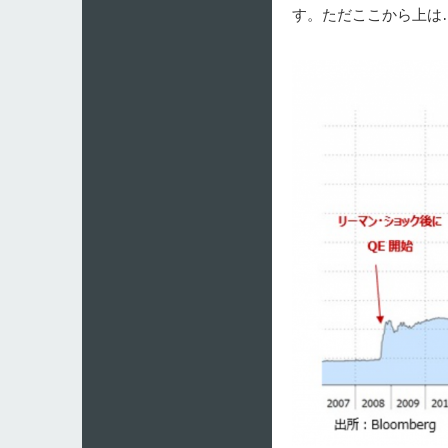
す。ただここから上は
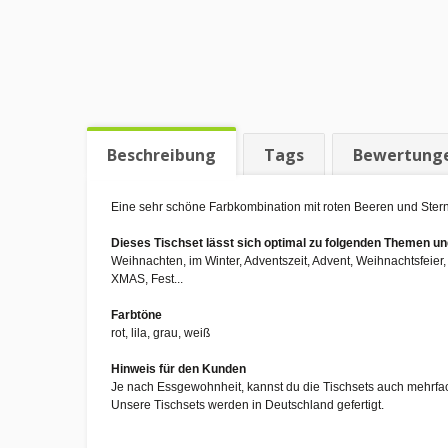
Beschreibung
Tags
Bewertung
Eine sehr schöne Farbkombination mit roten Beeren und Sterne
Dieses Tischset lässt sich optimal zu folgenden Themen 
Weihnachten, im Winter, Adventszeit, Advent, Weihnachtsfeie
XMAS, Fest...
Farbtöne
rot, lila, grau, weiß
Hinweis für den Kunden
Je nach Essgewohnheit, kannst du die Tischsets auch mehrfa
Unsere Tischsets werden in Deutschland gefertigt.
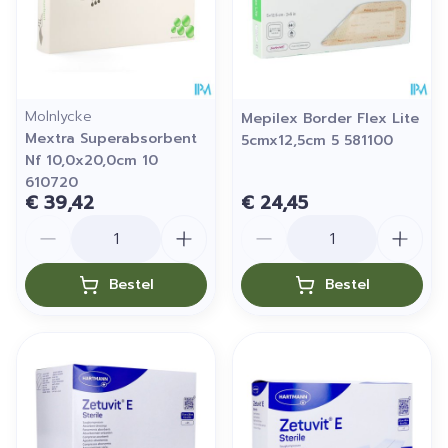
Molnlycke
Mepilex Border Flex Lite
Mextra Superabsorbent
5cmx12,5cm 5 581100
Nf 10,0x20,0cm 10
610720
€ 39,42
€ 24,45
Aantal
Aantal
Bestel
Bestel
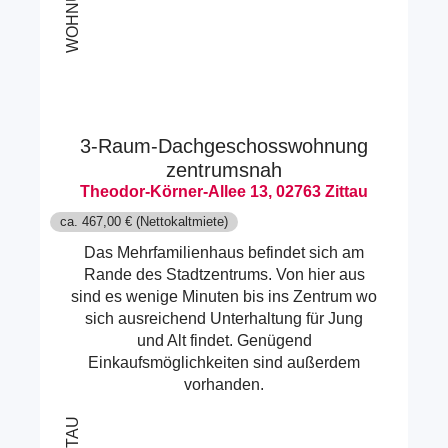
3-Raum-Dachgeschosswohnung
zentrumsnah
Theodor-Körner-Allee 13, 02763 Zittau
ca. 467,00 € (Nettokaltmiete)
Das Mehrfamilienhaus befindet sich am
Rande des Stadtzentrums. Von hier aus
sind es wenige Minuten bis ins Zentrum wo
sich ausreichend Unterhaltung für Jung
und Alt findet. Genügend
Einkaufsmöglichkeiten sind außerdem
vorhanden.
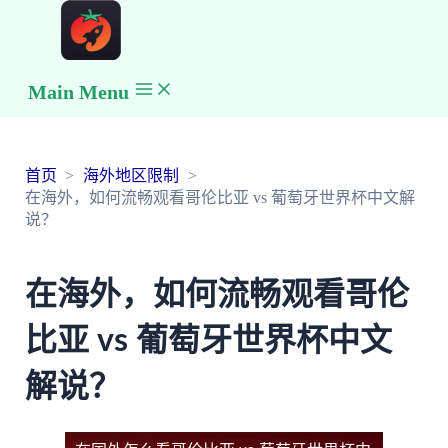
Main Menu
首页
海外地区限制
在海外，如何流畅观看哥伦比亚 vs 葡萄牙世界杯中文解
说？
在海外，如何流畅观看哥伦
比亚 vs 葡萄牙世界杯中文
解说？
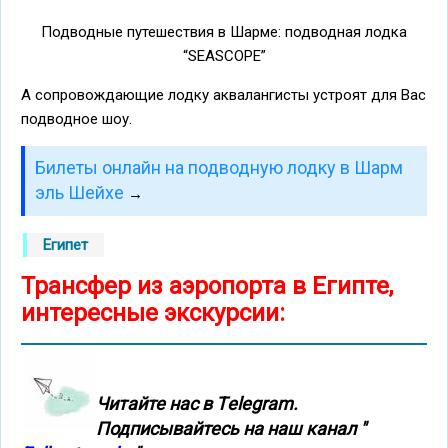
Подводные путешествия в Шарме: подводная лодка
“SEASCOPE”
А сопровождающие лодку аквалангисты устроят для Вас
подводное шоу.
Билеты онлайн на подводную лодку в Шарм
эль Шейхе
→
Египет
Трансфер из аэропорта в Египте,
интересные экскурсии:
Читайте нас в Тelegram.
Подписывайтесь на наш канал "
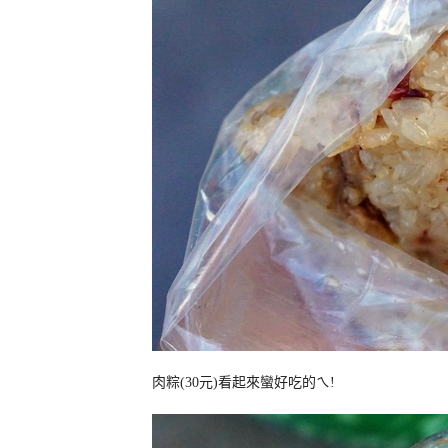
肉粽(30元)看起來蠻好吃的ㄟ!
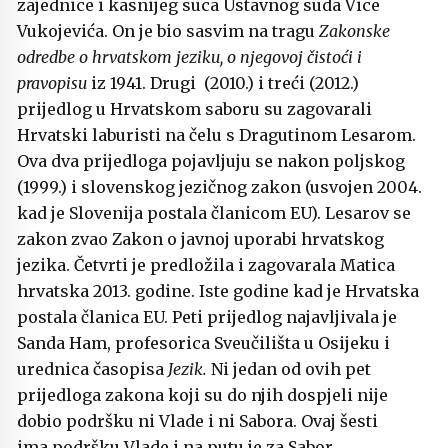
zajednice i kasnijeg suca Ustavnog suda Vice
Vukojevića. On je bio sasvim na tragu
Zakonske
odredbe o hrvatskom jeziku, o njegovoj čistoći i
pravopisu
iz 1941. Drugi (2010.) i treći (2012.)
prijedlog u Hrvatskom saboru su zagovarali
Hrvatski laburisti na čelu s Dragutinom Lesarom.
Ova dva prijedloga pojavljuju se nakon poljskog
(1999.) i slovenskog jezičnog zakon (usvojen 2004.
kad je Slovenija postala članicom EU). Lesarov se
zakon zvao Zakon o javnoj uporabi hrvatskog
jezika. Četvrti je predložila i zagovarala Matica
hrvatska 2013. godine. Iste godine kad je Hrvatska
postala članica EU. Peti prijedlog najavljivala je
Sanda Ham, profesorica Sveučilišta u Osijeku i
urednica časopisa
Jezik.
Ni jedan od ovih pet
prijedloga zakona koji su do njih dospjeli nije
dobio podršku ni Vlade i ni Sabora. Ovaj šesti
ima
podršku Vlade
i na putu je za
Sabor
.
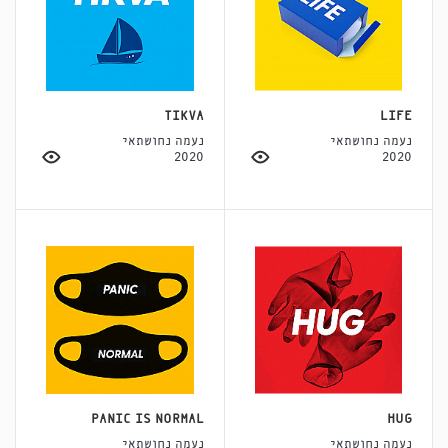
TIKVA
LIFE
נעמה נחושתאי
נעמה נחושתאי
2020
2020
PANIC IS NORMAL
HUG
נעמה נחושתאי
נעמה נחושתאי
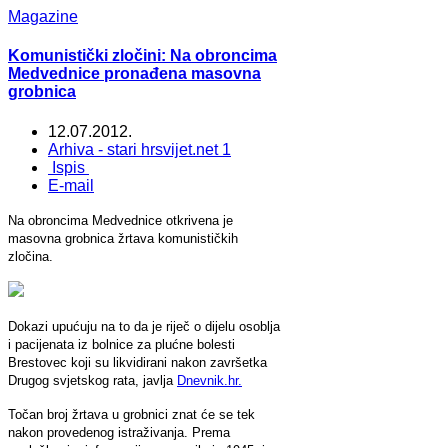
Magazine
Komunistički zločini: Na obroncima
Medvednice pronađena masovna
grobnica
12.07.2012.
Arhiva - stari hrsvijet.net 1
Ispis
E-mail
Na obroncima Medvednice otkrivena je
masovna grobnica žrtava komunističkih
zločina.
Dokazi upućuju na to da je riječ o dijelu osoblja
i pacijenata iz bolnice za plućne bolesti
Brestovec koji su likvidirani nakon završetka
Drugog svjetskog rata, javlja
Dnevnik.hr.
Točan broj žrtava u grobnici znat će se tek
nakon provedenog istraživanja. Prema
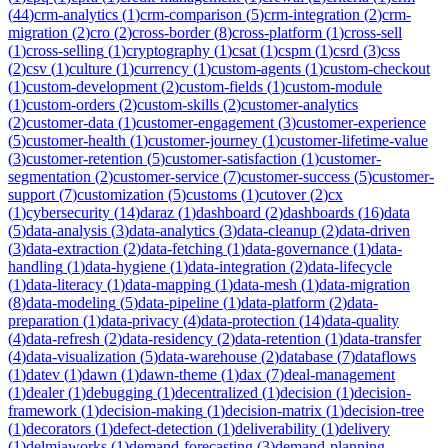
(
44
)
crm-analytics
(
1
)
crm-comparison
(
5
)
crm-integration
(
2
)
crm-
migration
(
2
)
cro
(
2
)
cross-border
(
8
)
cross-platform
(
1
)
cross-sell
(
1
)
cross-selling
(
1
)
cryptography
(
1
)
csat
(
1
)
cspm
(
1
)
csrd
(
3
)
css
(
2
)
csv
(
1
)
culture
(
1
)
currency
(
1
)
custom-agents
(
1
)
custom-checkout
(
1
)
custom-development
(
2
)
custom-fields
(
1
)
custom-module
(
1
)
custom-orders
(
2
)
custom-skills
(
2
)
customer-analytics
(
2
)
customer-data
(
1
)
customer-engagement
(
3
)
customer-experience
(
5
)
customer-health
(
1
)
customer-journey
(
1
)
customer-lifetime-value
(
3
)
customer-retention
(
5
)
customer-satisfaction
(
1
)
customer-
segmentation
(
2
)
customer-service
(
7
)
customer-success
(
5
)
customer-
support
(
7
)
customization
(
5
)
customs
(
1
)
cutover
(
2
)
cx
(
1
)
cybersecurity
(
14
)
daraz
(
1
)
dashboard
(
2
)
dashboards
(
16
)
data
(
5
)
data-analysis
(
3
)
data-analytics
(
3
)
data-cleanup
(
2
)
data-driven
(
3
)
data-extraction
(
2
)
data-fetching
(
1
)
data-governance
(
1
)
data-
handling
(
1
)
data-hygiene
(
1
)
data-integration
(
2
)
data-lifecycle
(
1
)
data-literacy
(
1
)
data-mapping
(
1
)
data-mesh
(
1
)
data-migration
(
8
)
data-modeling
(
5
)
data-pipeline
(
1
)
data-platform
(
2
)
data-
preparation
(
1
)
data-privacy
(
4
)
data-protection
(
14
)
data-quality
(
4
)
data-refresh
(
2
)
data-residency
(
2
)
data-retention
(
1
)
data-transfer
(
4
)
data-visualization
(
5
)
data-warehouse
(
2
)
database
(
7
)
dataflows
(
1
)
datev
(
1
)
dawn
(
1
)
dawn-theme
(
1
)
dax
(
7
)
deal-management
(
1
)
dealer
(
1
)
debugging
(
1
)
decentralized
(
1
)
decision
(
1
)
decision-
framework
(
1
)
decision-making
(
1
)
decision-matrix
(
1
)
decision-tree
(
1
)
decorators
(
1
)
defect-detection
(
1
)
deliverability
(
1
)
delivery
(
1
)
delmiaworks
(
1
)
demand-forecasting
(
3
)
demand-planning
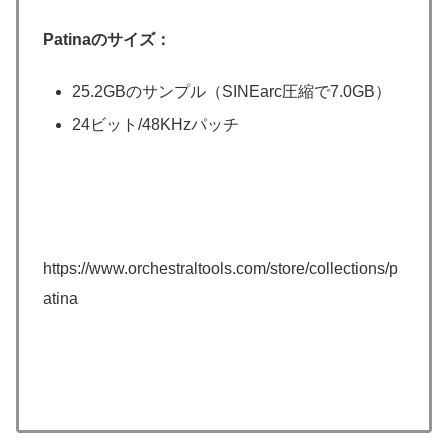
Patinaのサイズ：
25.2GBのサンプル（SINEarc圧縮で7.0GB）
24ビット/48KHzパッチ
https://www.orchestraltools.com/store/collections/p
atina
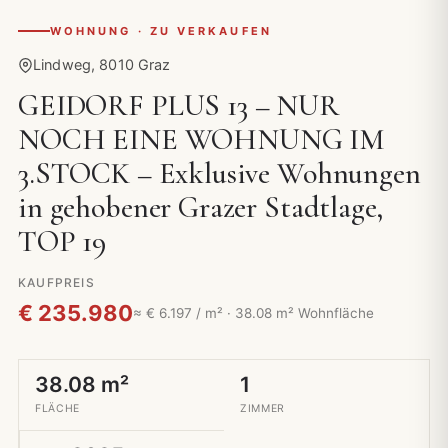
WOHNUNG · ZU VERKAUFEN
Lindweg, 8010 Graz
GEIDORF PLUS 13 – NUR
NOCH EINE WOHNUNG IM
3.STOCK – Exklusive Wohnungen
in gehobener Grazer Stadtlage,
TOP 19
KAUFPREIS
€ 235.980
≈ € 6.197 / m² · 38.08 m² Wohnfläche
38.08 m²
1
FLÄCHE
ZIMMER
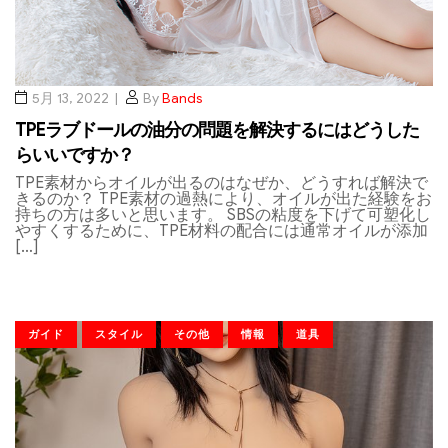
5月 13, 2022
By
Bands
TPEラブドールの油分の問題を解決するにはどうした
らいいですか？
TPE素材からオイルが出るのはなぜか、どうすれば解決で
きるのか？ TPE素材の過熱により、オイルが出た経験をお
持ちの方は多いと思います。 SBSの粘度を下げて可塑化し
やすくするために、TPE材料の配合には通常オイルが添加
[…]
ガイド
スタイル
その他
情報
道具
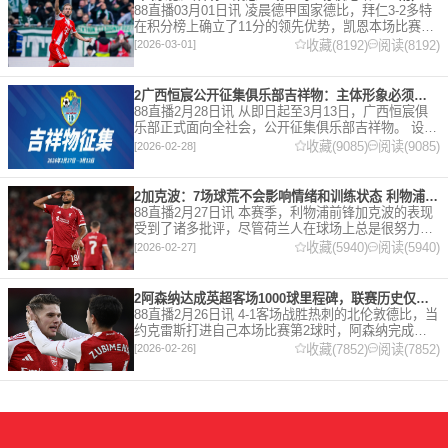
88直播03月01日讯 凌晨德甲国家德比，拜仁3-2多特
在积分榜上确立了11分的领先优势，凯恩本场比赛上
演双响。 本赛季32岁的凯恩仍然保持着超高的效率，
收藏(8192)
阅读(8192)
[2026-03-01]
在到目前为止保持全勤，出战37场比赛，狂轰45
2广西恒宸公开征集俱乐部吉祥物：主体形象必须为龙
88直播2月28日讯 从即日起至3月13日，广西恒宸俱
乐部正式面向全社会，公开征集俱乐部吉祥物。 设计
要求 1. 主体形象：必须为龙。龙，是中华民族的精神
收藏(9085)
阅读(9085)
[2026-02-28]
图腾，象征着力量、进取与好运。在广西，这片山水
2加克波：7场球荒不会影响情绪和训练状态 利物浦如今已不容有失
88直播2月27日讯 本赛季，利物浦前锋加克波的表现
受到了诸多批评，尽管荷兰人在球场上总是很努力。
在接受天空体育采访时，他谈论了诸多话题。 关于球
收藏(5940)
阅读(5940)
[2026-02-27]
队对赛季目前情况的看法 这是一个很好的问题。这个
赛季并
2阿森纳达成英超客场1000球里程碑，联赛历史仅次于曼联的1063球
88直播2月26日讯 4-1客场战胜热刺的北伦敦德比，当
约克雷斯打进自己本场比赛第2球时，阿森纳完成了
一项了不起的成就，枪手成为英超历史第2支在客场
收藏(7852)
阅读(7852)
[2026-02-26]
打进1000球的球队，仅次于曼联的1063球。阿森纳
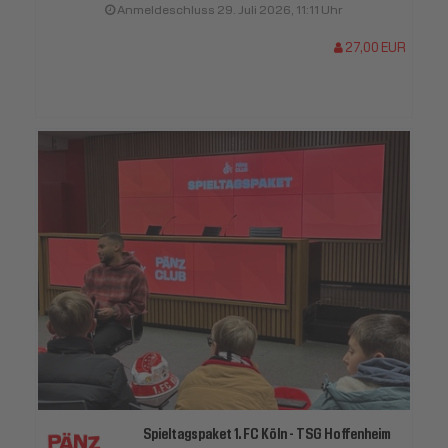
Anmeldeschluss 29. Juli 2026, 11:11 Uhr
27,00 EUR
Spieltagspaket 1. FC Köln - TSG Hoffenheim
---*---
Problem to work on |
Rewrite the lines of the entries from the one containing "88直播03月01日讯 凌晨德甲国家德比，拜仁3-2多特" through the end of the entries, replacing "EUR" with "Euro" and changing nothing else. Leave the pictures out.

Solution to the problem |
88直播03月01日讯 凌晨德甲国家德比，拜仁3-2多特
在积分榜上确立了11分的领先优势，凯恩本场比赛上
演双响。 本赛季32岁的凯恩仍然保持着超高的效率，
收藏(8192)
阅读(8192)
[2026-03-01]
在到目前为止保持全勤，出战37场比赛，狂轰45
2广西恒宸公开征集俱乐部吉祥物：主体形象必须为龙
88直播2月28日讯 从即日起至3月13日，广西恒宸俱
乐部正式面向全社会，公开征集俱乐部吉祥物。 设计
要求 1. 主体形象：必须为龙。龙，是中华民族的精神
收藏(9085)
阅读(9085)
[2026-02-28]
图腾，象征着力量、进取与好运。在广西，这片山水
2加克波：7场球荒不会影响情绪和训练状态 利物浦如今已不容有失
88直播2月27日讯 本赛季，利物浦前锋加克波的表现
受到了诸多批评，尽管荷兰人在球场上总是很努力。
在接受天空体育采访时，他谈论了诸多话题。 关于球
收藏(5940)
阅读(5940)
[2026-02-27]
队对赛季目前情况的看法 这是一个很好的问题。这个
赛季并
2阿森纳达成英超客场1000球里程碑，联赛历史仅次于曼联的1063球
88直播2月26日讯 4-1客场战胜热刺的北伦敦德比，当
约克雷斯打进自己本场比赛第2球时，阿森纳完成了
一项了不起的成就，枪手成为英超历史第2支在客场
收藏(7852)
阅读(7852)
[2026-02-26]
打进1000球的球队，仅次于曼联的1063球。阿森纳
Anmeldeschluss 29. Juli 2026, 11:11 Uhr
27,00 Euro
Spieltagspaket 1. FC Köln - TSG Hoffenheim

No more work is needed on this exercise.